Check out these do’s and don’ts for a few practical tips on starting solids.

Do:

  • Make sure that your baby is ready. As a new mum you might not have a clue as to when solids should start. Your baby’s doctor can give you the professional low-down on the medical facts on feeding. Along with that, you also need to wait until your baby is developmentally mature enough to begin. According to the Government of South Australia and Women’s and Children’s Hospital, signs to look for include your baby holding his head up on his own and sitting without support, the ability for your baby to control his tongue, interest in eating (or whatever other people are eating) and seeming hungry after a breast or bottle feeding.
  • Wait until your baby is roughly 6-months. This is typically the time when he’s developmentally ready to start solids. Keep in mind, ‘typically’ doesn’t equal everybody. Some babies run on their own schedules, meaning that they might take longer to start than others.
  • Look to see if your baby can actually chew. You might want to pull your hair out every time that she mouths a board book, but chomping down on everything around her shows you what her not-so-mature mouth can do.

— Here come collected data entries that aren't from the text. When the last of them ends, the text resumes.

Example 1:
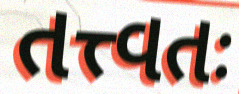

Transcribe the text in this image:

તત્ત્વતઃ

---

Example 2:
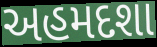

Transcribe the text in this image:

અહમદશા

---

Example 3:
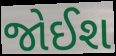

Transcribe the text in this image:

જોઈશ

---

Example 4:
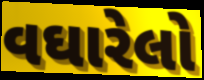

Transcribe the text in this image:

વઘારેલો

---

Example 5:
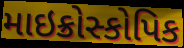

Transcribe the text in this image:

માઇક્રોસ્કોપિક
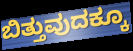
ಬಿತ್ತುವುದಕ್ಕೂ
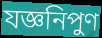
যজ্ঞনিপুণ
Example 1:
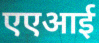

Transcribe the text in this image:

एएआई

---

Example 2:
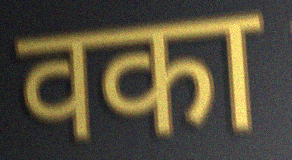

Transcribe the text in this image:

वका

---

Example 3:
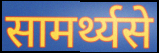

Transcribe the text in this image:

सामर्थ्यसे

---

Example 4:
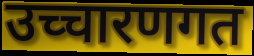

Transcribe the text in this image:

उच्चारणगत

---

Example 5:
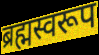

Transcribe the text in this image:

ब्रह्मस्वरूप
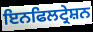
ਇਨਫਿਲਟ੍ਰੇਸ਼ਨ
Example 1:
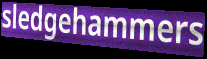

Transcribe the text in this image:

sledgehammers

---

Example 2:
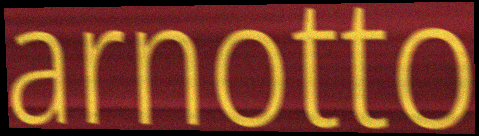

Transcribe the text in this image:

arnotto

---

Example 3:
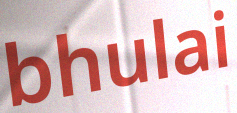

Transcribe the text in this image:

bhulai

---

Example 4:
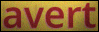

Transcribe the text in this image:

avert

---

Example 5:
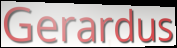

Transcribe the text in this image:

Gerardus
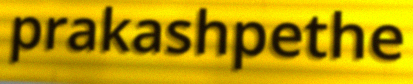
prakashpethe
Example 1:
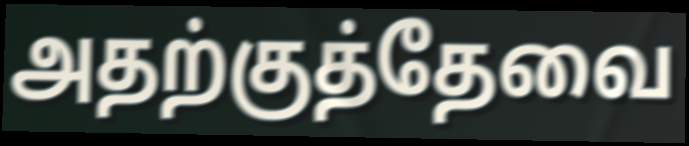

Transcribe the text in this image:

அதற்குத்தேவை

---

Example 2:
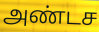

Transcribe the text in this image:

அண்டச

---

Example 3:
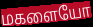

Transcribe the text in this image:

மகளையோ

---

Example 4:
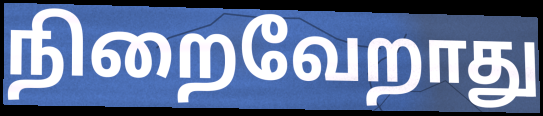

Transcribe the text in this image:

நிறைவேறாது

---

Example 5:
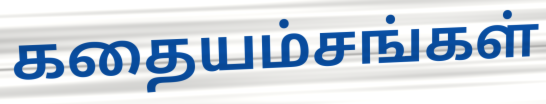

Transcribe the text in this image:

கதையம்சங்கள்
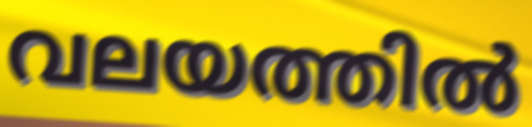
വലയത്തിൽ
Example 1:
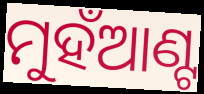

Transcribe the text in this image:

ମୁହଁଆଣ୍ଟ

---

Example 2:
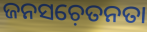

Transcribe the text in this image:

ଜନସଚ଼େତନତା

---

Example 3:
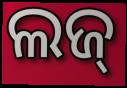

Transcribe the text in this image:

ଲଜ୍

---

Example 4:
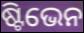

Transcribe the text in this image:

ଷ୍ଟିଭେନ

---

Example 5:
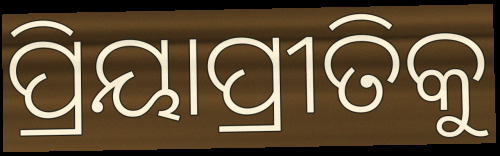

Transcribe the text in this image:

ପ୍ରିୟାପ୍ରୀତିକୁ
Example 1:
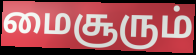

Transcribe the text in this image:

மைசூரும்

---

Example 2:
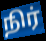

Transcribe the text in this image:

நிர்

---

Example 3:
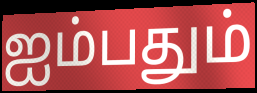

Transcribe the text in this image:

ஐம்பதும்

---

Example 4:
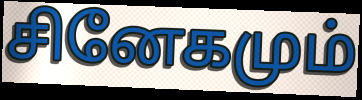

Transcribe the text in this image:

சினேகமும்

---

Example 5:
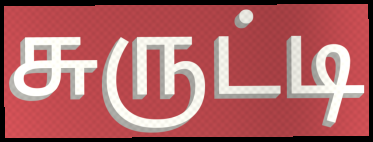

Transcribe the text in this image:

சுருட்டி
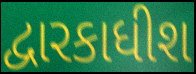
દ્વારકાધીશ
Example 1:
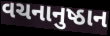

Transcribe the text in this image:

વચનાનુષ્ઠાન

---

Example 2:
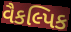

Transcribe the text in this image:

વૈકલ્પિક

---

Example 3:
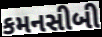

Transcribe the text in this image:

કમનસીબી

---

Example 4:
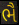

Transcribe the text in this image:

ભૈ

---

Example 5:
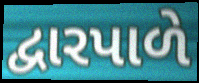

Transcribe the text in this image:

દ્વારપાળે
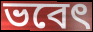
ভবেৎ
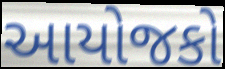
આયોજકો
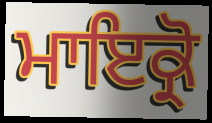
ਮਾਇਕ੍ਰੋ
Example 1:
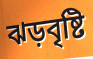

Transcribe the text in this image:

ঝড়বৃষ্টি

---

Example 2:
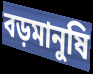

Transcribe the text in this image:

বড়মানুষি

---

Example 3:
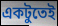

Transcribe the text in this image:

একটুতেই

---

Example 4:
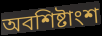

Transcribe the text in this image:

অবশিষ্টাংশ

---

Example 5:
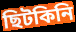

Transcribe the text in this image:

ছিটকিনি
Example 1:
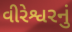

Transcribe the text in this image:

વીરેશ્વરનું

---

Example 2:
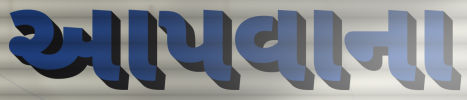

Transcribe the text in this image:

આપવાના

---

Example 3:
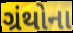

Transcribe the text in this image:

ગ્રંથોના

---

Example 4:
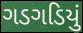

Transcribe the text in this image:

ગડગડિયું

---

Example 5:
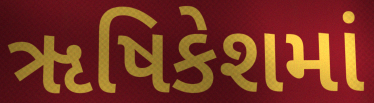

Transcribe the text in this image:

ૠષિકેશમાં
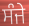
ਸੰਜੇ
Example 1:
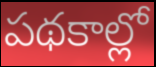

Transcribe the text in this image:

పథకాల్లో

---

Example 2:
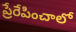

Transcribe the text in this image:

ప్రేరేపించాలో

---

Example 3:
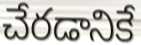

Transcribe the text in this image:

చేరడానికే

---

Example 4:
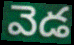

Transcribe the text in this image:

వెడ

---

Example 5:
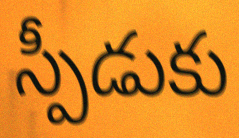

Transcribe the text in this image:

స్పీడుకు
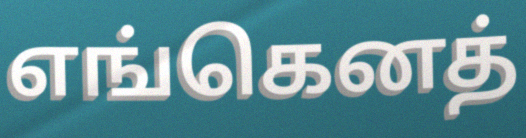
எங்கெனத்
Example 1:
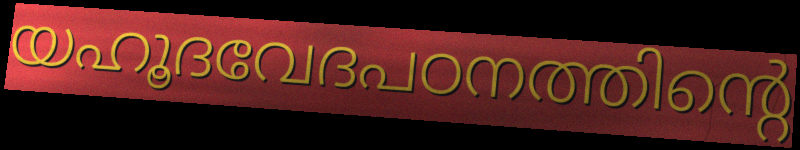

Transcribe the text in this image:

യഹൂദവേദപഠനത്തിന്റെ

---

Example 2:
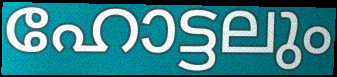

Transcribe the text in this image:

ഹോട്ടലും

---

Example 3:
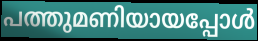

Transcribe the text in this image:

പത്തുമണിയായപ്പോൾ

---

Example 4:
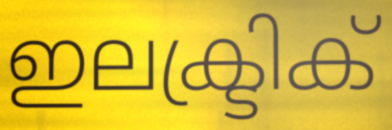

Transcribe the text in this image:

ഇലക്ട്രിക്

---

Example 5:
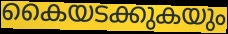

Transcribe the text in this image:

കൈയടക്കുകയും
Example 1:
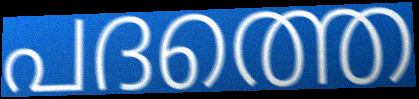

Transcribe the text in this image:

പദത്തെ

  • Start slowly. Give your baby one to two teaspoons of a new food at a time. Begin with pureed foods that are bland to the taste buds.

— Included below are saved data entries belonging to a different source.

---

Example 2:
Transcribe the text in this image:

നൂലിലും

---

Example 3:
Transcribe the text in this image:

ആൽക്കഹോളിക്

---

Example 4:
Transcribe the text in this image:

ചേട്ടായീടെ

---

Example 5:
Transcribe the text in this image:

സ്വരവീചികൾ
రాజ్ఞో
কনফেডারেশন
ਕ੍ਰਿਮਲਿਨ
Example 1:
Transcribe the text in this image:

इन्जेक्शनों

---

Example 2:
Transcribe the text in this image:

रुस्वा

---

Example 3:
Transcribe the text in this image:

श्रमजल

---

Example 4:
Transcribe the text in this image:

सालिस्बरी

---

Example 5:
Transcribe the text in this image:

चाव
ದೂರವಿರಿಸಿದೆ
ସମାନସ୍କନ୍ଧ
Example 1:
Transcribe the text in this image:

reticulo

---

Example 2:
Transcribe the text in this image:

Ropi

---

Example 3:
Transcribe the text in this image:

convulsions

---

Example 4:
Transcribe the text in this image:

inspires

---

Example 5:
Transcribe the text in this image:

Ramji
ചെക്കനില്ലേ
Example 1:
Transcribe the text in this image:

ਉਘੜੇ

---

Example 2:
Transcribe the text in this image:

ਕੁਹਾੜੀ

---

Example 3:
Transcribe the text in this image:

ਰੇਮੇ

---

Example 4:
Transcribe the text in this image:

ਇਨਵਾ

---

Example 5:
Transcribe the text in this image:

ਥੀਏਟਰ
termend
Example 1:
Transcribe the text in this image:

  • Move on to chunky choices by 9-months. This doesn’t mean that you should offer heavily textured foods. Instead offer lumpier foods such as a pressed avocado or smooshed banana.

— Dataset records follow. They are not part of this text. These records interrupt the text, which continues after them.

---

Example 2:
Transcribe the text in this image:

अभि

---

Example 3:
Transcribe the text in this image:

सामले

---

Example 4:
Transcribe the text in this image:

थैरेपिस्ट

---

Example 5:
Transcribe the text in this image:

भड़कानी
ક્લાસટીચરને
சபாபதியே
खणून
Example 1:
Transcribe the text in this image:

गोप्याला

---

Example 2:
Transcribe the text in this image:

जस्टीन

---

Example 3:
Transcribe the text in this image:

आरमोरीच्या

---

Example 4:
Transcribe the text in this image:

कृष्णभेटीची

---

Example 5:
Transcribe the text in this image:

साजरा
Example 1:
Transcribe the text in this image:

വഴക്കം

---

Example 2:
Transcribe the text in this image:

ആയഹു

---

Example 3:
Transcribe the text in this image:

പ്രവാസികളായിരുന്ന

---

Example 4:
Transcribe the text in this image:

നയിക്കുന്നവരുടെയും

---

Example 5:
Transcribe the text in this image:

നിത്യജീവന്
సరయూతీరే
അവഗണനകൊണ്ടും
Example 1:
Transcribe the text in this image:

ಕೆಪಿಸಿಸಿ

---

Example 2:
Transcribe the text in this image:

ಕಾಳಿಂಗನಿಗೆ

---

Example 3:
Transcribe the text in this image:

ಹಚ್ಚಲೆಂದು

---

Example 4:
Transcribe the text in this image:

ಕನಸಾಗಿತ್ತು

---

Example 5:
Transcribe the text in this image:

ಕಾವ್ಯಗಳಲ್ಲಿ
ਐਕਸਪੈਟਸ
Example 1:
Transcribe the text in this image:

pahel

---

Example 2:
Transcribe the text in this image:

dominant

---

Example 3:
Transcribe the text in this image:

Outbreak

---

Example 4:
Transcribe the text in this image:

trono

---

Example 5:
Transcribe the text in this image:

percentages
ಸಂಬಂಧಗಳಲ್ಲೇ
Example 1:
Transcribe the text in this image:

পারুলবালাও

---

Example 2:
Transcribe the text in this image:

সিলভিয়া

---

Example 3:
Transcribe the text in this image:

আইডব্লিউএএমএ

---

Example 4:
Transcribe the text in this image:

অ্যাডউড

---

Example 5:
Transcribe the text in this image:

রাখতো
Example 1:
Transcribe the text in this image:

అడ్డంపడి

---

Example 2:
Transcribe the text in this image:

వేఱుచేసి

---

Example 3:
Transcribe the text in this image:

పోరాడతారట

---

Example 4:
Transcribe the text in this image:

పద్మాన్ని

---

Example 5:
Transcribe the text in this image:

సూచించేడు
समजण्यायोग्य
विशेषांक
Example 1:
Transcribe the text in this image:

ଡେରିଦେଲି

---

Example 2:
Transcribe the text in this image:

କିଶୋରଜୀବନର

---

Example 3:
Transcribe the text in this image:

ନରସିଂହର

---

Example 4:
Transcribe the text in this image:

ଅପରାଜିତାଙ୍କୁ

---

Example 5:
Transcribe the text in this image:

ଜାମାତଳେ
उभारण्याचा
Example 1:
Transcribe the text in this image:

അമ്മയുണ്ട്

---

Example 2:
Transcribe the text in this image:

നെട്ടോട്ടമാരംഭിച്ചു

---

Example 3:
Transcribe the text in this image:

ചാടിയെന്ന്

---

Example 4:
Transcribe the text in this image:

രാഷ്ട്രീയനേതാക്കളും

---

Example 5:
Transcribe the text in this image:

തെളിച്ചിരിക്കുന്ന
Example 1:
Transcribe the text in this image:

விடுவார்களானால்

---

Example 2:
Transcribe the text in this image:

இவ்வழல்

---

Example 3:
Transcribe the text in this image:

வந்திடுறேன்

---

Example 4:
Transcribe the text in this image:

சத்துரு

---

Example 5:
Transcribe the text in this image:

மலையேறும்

  • Continue giving your baby breast milk or formula until he is at least 12 months.

Don’t:

  • Add solids to your baby’s bottle. Shying away from solids at first isn’t a major catastrophe. Never try to entice him into eating by mixing cereal or another food with his liquid diet.
  • Leave him unattended. Never, ever, ever (did I emphasize ever enough yet?) leave your child unsupervised while he’s eating. This doesn’t mean that you must be two0inches from his face at all times. Simply sit within arms’ reach or stand where you can clearly see his face.
  • Stop trying. It’s likely that your baby won’t like every food on the first try. This doesn’t mean that you give up and promptly switch to something new. If he makes a funny face when you spoon up the carrots, keep trying. Re-introduce the food and give him more opportunities to fall in love with it!